**WHAT THE TASK ASKS**
Every line with the word "только" in it should be extracted from the data that follows.

**RECORD EXTRACTS**
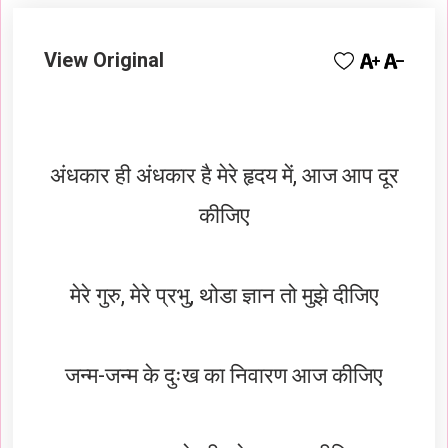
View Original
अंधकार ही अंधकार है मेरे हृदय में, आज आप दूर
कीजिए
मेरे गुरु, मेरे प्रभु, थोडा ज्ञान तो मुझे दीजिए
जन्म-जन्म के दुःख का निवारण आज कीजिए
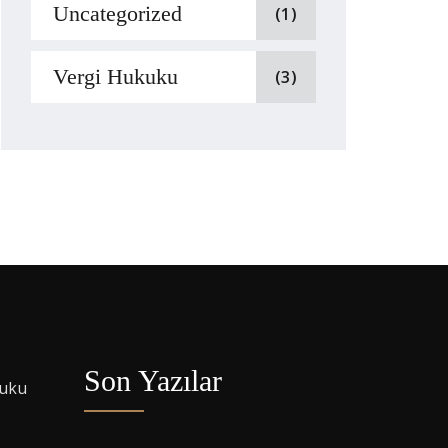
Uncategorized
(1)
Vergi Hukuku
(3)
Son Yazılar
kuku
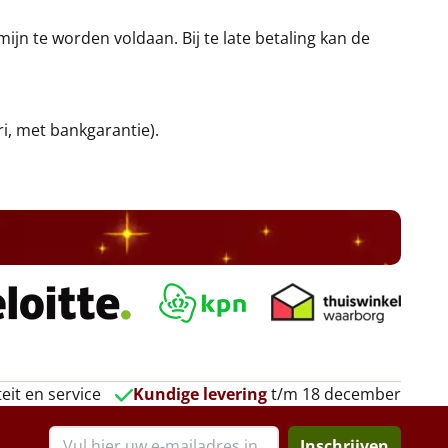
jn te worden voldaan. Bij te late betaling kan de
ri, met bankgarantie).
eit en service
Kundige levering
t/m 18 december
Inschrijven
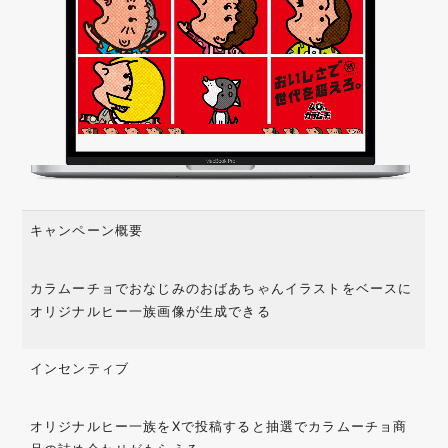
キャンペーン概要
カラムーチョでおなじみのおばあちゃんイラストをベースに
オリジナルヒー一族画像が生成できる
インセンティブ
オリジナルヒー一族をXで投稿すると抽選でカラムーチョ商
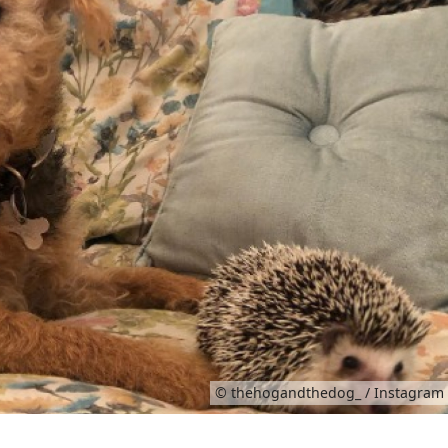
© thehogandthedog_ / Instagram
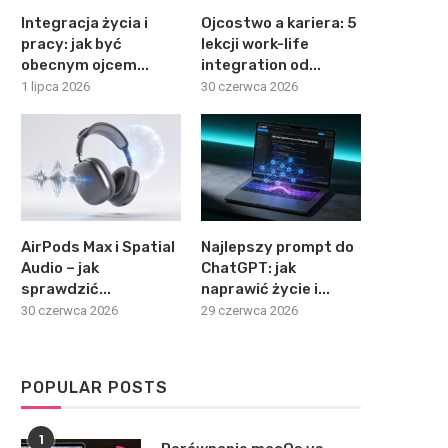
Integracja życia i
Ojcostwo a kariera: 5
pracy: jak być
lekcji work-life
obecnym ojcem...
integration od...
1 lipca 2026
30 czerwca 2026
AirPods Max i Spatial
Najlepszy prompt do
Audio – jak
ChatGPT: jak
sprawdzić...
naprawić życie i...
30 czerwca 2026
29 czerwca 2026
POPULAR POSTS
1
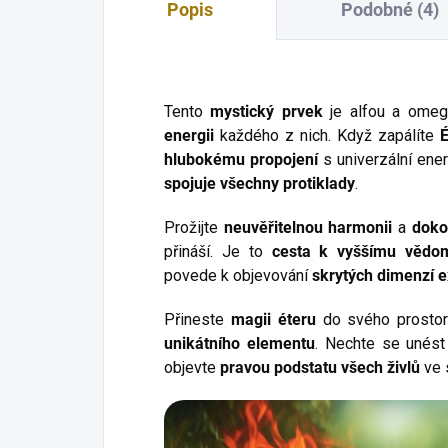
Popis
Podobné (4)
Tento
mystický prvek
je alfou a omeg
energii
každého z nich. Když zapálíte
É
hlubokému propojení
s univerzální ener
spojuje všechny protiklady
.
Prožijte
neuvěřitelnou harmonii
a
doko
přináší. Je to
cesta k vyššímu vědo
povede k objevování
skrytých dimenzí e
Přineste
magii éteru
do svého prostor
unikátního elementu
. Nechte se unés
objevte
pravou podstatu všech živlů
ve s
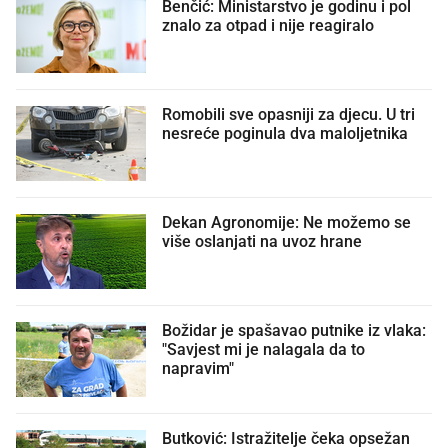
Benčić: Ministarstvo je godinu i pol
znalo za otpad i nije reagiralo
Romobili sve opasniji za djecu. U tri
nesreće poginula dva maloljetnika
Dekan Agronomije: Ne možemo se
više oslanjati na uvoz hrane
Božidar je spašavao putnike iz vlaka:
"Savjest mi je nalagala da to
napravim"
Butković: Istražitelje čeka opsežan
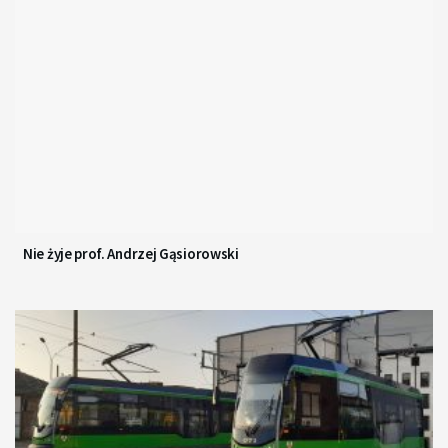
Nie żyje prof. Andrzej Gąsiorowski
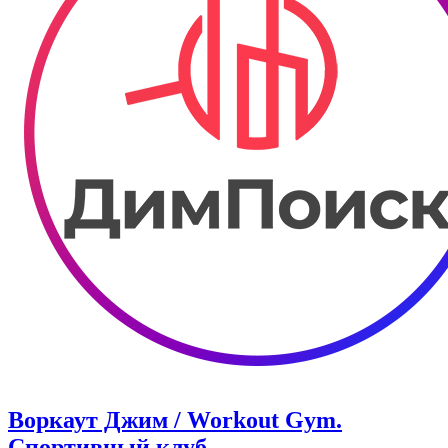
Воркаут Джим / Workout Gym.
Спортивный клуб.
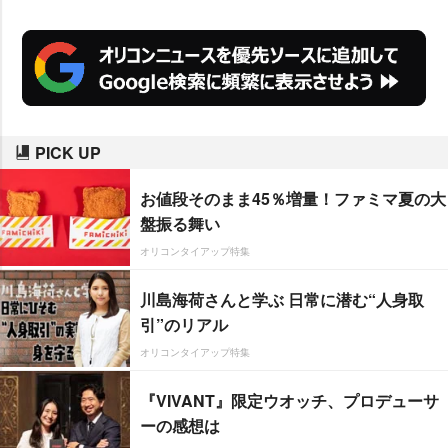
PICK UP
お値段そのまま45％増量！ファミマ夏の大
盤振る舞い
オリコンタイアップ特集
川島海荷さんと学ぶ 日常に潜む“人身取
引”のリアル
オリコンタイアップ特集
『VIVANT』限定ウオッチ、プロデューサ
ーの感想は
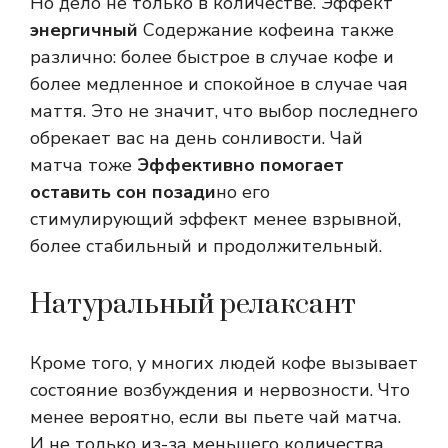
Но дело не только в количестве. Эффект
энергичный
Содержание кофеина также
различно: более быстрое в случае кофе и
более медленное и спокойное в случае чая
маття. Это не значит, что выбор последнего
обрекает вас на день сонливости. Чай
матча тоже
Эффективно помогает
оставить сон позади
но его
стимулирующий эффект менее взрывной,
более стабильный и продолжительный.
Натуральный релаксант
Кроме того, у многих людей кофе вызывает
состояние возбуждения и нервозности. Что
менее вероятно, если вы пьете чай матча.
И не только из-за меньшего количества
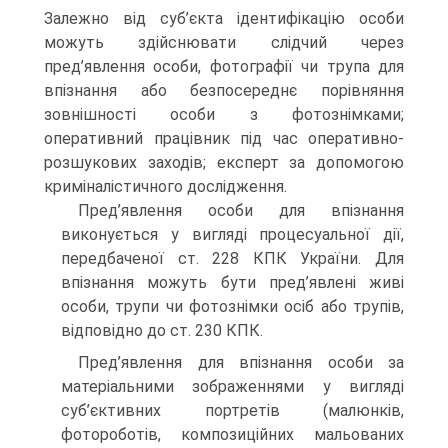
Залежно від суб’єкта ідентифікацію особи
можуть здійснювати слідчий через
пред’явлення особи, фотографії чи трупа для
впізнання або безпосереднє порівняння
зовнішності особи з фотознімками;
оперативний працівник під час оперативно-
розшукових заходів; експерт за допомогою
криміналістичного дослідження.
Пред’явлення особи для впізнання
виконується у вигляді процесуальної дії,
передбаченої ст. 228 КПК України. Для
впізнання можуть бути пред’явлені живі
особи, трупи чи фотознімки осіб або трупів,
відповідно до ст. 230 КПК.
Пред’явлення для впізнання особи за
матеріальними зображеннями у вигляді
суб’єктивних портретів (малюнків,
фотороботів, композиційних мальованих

**EXERCISE ANSWER**
Но дело не только в количестве. Эффект
И не только из-за меньшего количества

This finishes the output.